In an era defined by acceleration, “Take Time” feels almost subversive. It asks listeners to abandon the habits of consumption and enter a state of attention. Carrington’s drumming is especially masterful here—not because of technical display, but because of its emotional intelligence. Every rhythmic decision seems calibrated toward creating space rather than occupying it. The music becomes an invitation to dwell inside ambiguity.

That invitation lies at the heart of the album.

Elsewhere, songs such as “Identity Song” and “Autonomy Song” address questions of self-determination, bodily autonomy, and social acceptance. Yet even when tackling politically charged subjects, Carrington avoids the trap of didacticism. The songs rarely feel like arguments. They feel like conversations. Rather than instructing listeners what to think, the music creates conditions under which empathy might emerge.

This is where Trip the Night Fantastic becomes particularly powerful.

Many contemporary protest works are driven by outrage. Outrage can be necessary, but it is often fleeting. Carrington is after something more durable. She is interested in cultivating relationships—between musicians, between communities, between listeners and the worlds they inhabit. Her vision of social change begins not with confrontation but with recognition.

Recognition of complexity.

Recognition of interdependence.

Recognition of shared vulnerability.

The album’s expansive roster of contributors reinforces this philosophy. Voices move in and out of the project like participants in an ongoing dialogue. No single perspective dominates. Instead, the music accumulates meaning through interaction. The result feels less like a collection of songs than a temporary community assembled in sound.

What ultimately gives Trip the Night Fantastic its potency is its understanding that imagination is itself a political act.

We are often told what is broken. We are less frequently invited to imagine what repair might sound like.

Carrington offers one answer.

Not through slogans. Not through certainty. Not through easy resolutions.

Through listening.

By the album’s conclusion, one is left with the sense that Carrington’s most radical gesture is not her critique of contemporary society, but her belief that people remain capable of transformation. She trusts collaboration in an age of individualism. She trusts nuance in an age of polarization. She trusts care in an age that frequently mistakes cruelty for honesty.

That trust animates every corner of Trip the Night Fantastic.

The album does not pretend that the darkness has passed. It simply refuses to allow darkness the final word.
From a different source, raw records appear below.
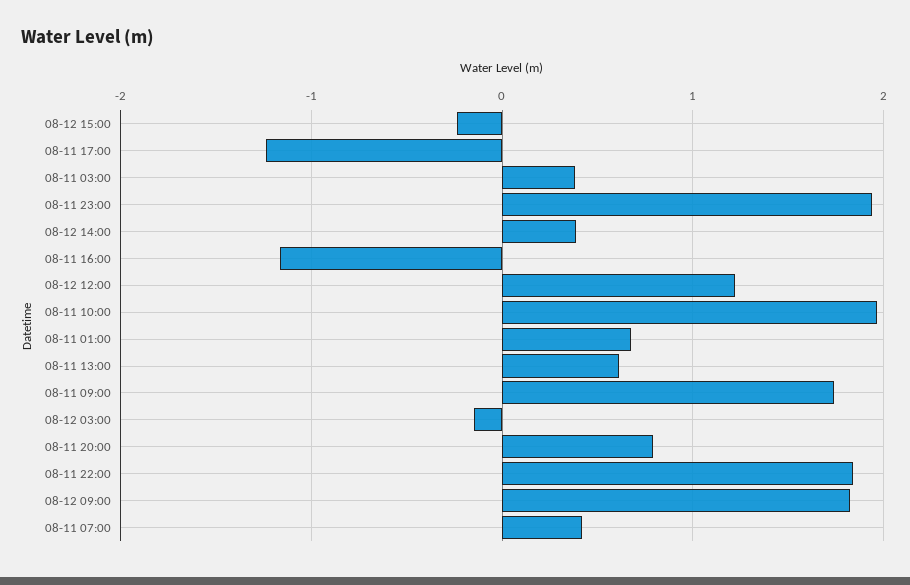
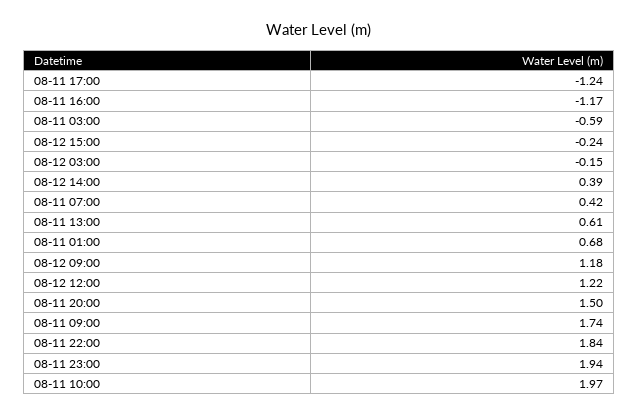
08-11 03:00: 0.4 -> -0.59
08-11 20:00: 0.8 -> 1.5
08-12 09:00: 1.8 -> 1.18

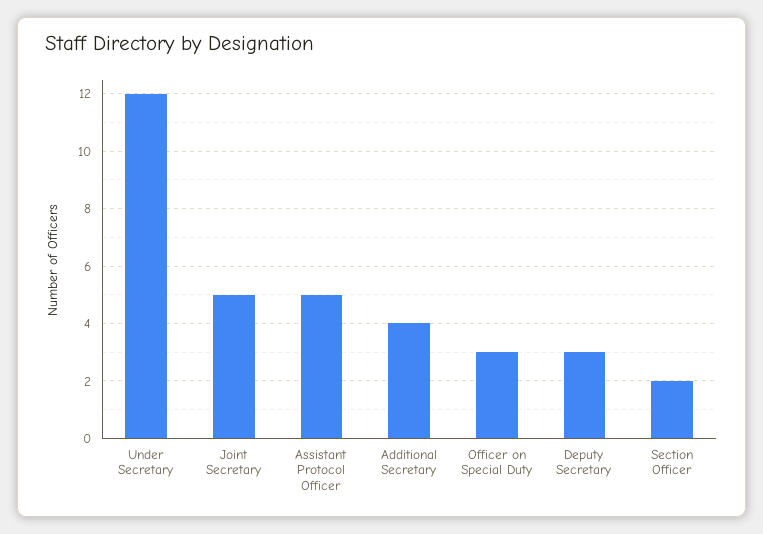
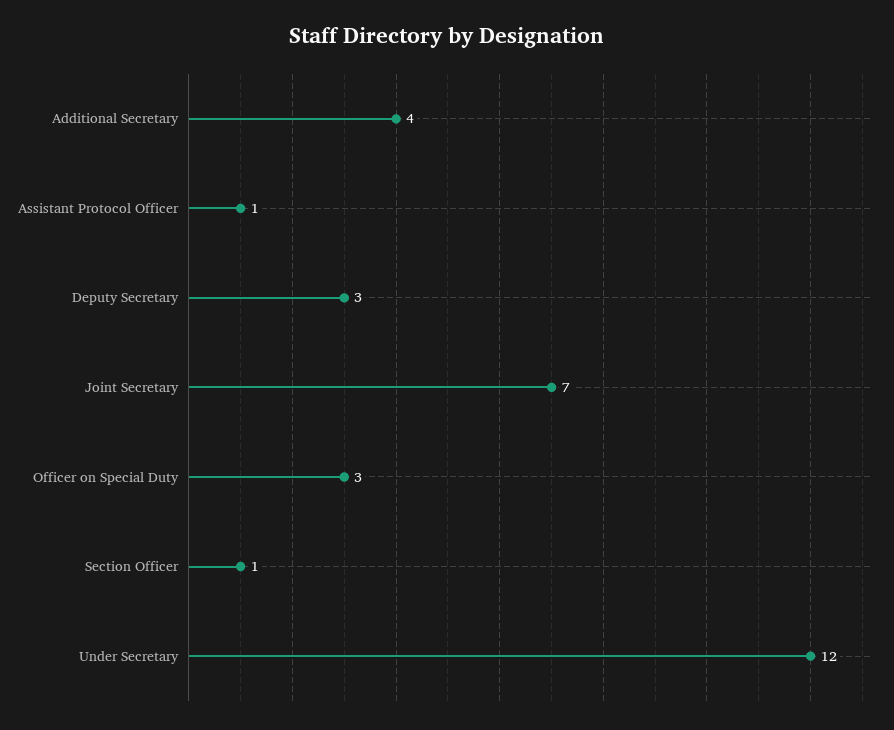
Joint Secretary: 5 -> 7
Assistant Protocol Officer: 5 -> 1
Section Officer: 2 -> 1

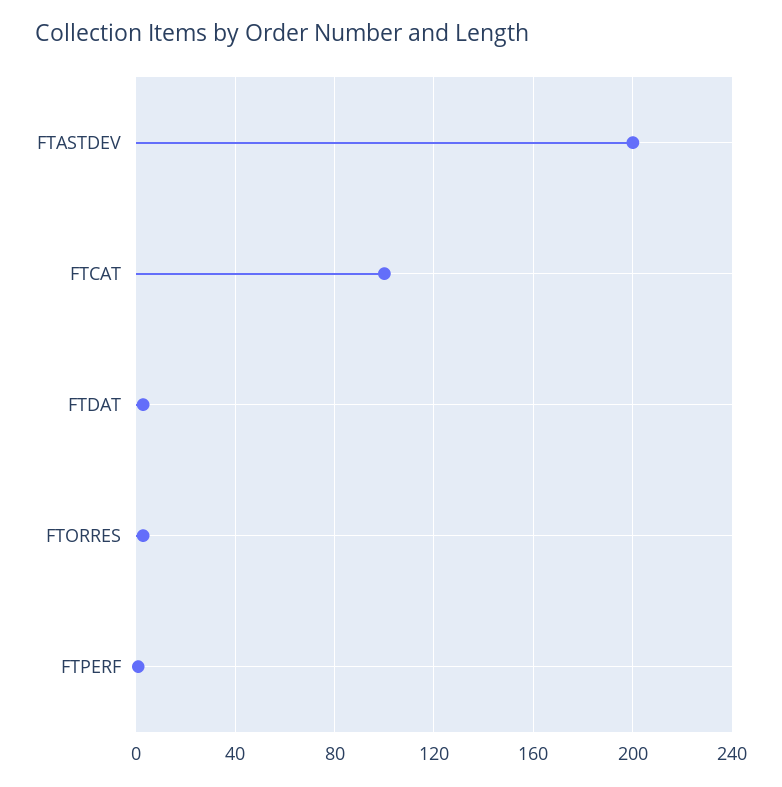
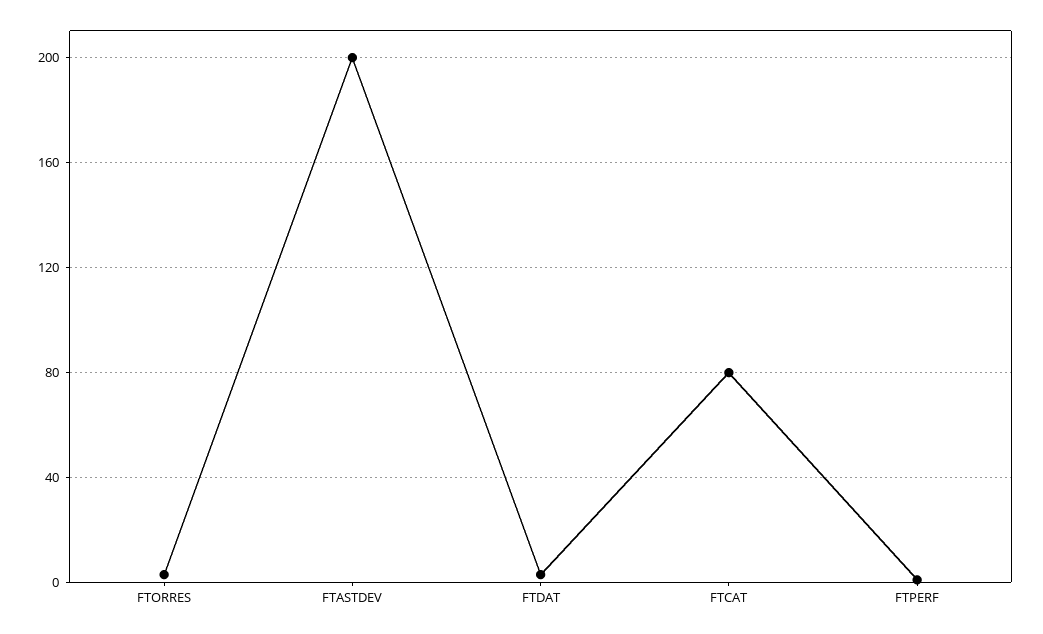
FTCAT: 100 -> 80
And in doing so, Terri Lyne Carrington has created something increasingly rare: a work of art that confronts reality without becoming captive to it, a record that understands hope not as sentiment, but as practice. The music asks us to listen more deeply—not only to the musicians gathered within it, but to the people moving through the world alongside us.

In 2026, that may be among the most radical invitations an artist can offer.